At this year’s Container Supply Chain conference organized by TOC Europe, Carlos Vazquez, steering operations and purchasing of intercontinental logistics services at the French tyre manufacturer Michelin, called for better visibility and improved service levels from carriers.

 

“Our operations are becoming more complex and more challenging to manage,” he said. “They also call for more shipping options, for instance, a mix of slow and fast services, for higher levels of reliability, greater predictability and improved visibility.”

 

The fast rise of e-commerce is adding pressure to achieve better visibility from end to end, across all modes. At this point, though, visibility is often grainy and incomplete, with considerable gaps opening up when freight changes hands en route. With delivery windows emerging as a major battleground for customers and the need to balance inventories better, online and omni-channel merchants have been pushing for faster flow of data, according to technology firm project44, which offers an integration platform that connects shippers, logistics providers and transport companies.

 

Christopher Shawdon, vicepresident of logistics solutions, global transportation at Unisys, emphasized that the availability and quality of data plays a critical role in the shortening of transit times.
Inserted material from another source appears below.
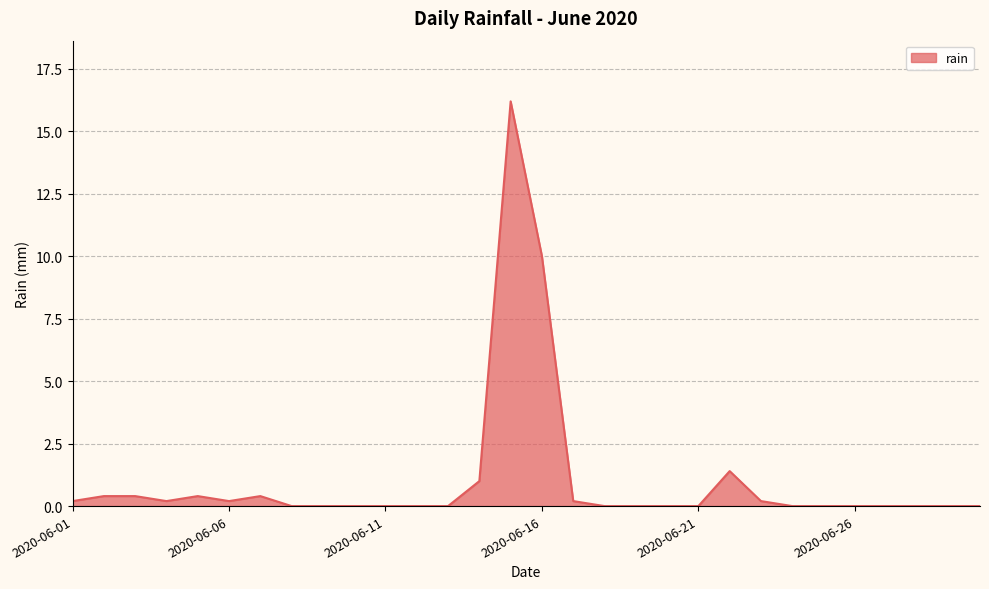

What is the greatest value displayed?

16.2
The ability to track at the piece level is imperative, he added.

 

Shippers and logistics consultants have highlighted several areas where visibility has been notoriously difficult. On the maritime side the transfer from vessel to shore has been one problem area. What has compounded this has been lack of data on delays and arrival times, especially since lines have shown flexible approaches to regular and slow steaming, leaving shippers in the dark when exactly their cargo is due to hit land.

 

There has also been poor visibility into the deconsolidation process.

 

According to one industry executive, a fundamental problem at the root of many of these issues is that shippers, carriers and the other operators in the supply chain have different priorities when it comes to improving processes and visibility.

 

Still, standards implemented by Amazon are having a powerful impact on the industry, forcing operators to up their capabilities. Uwe Glaser, chief executive officer of forwarder Cargomind, expects end-to-end visibility to become part of the regular arsenal of services that logistics firms offer their clients.

 

“I think end-to-end visibility will become standard,” he said.

 

Without this, forwarders will be at a serious disadvantage vis-a-vis the intergrators, Glaser reckons. Moreover, visibility will result in improved quality levels, he argued. “I am convinced that if we make the processes visible, quality will come as a consequence,” he stated.

 

The road to get there will be long and challenging, though. Parts of it have been mapped out before, but not to the necessary level, and operators have been slow to push the agenda, according to Glaser.

 

According to Shawdon, cloud computing is one powerful catalyst for change and improvement.

 

Another trend that looks likely to improve visibility is the increasing interest from venture capital and the technology sector in logistics. One such upshoot is US-owned forwarder Flexport. Backed by Founders Fund, Google Ventures, Bloomberg Beta, Y Combinator and others, Flexport is a licensed freight forwarder built around an online system which provides clients with real-time shipment visibility and analytics for international routes, rates, speeds and customs compliance data.


The company is on the expansion trail. In August it opened an Asian regional headquarters in Hong Kong.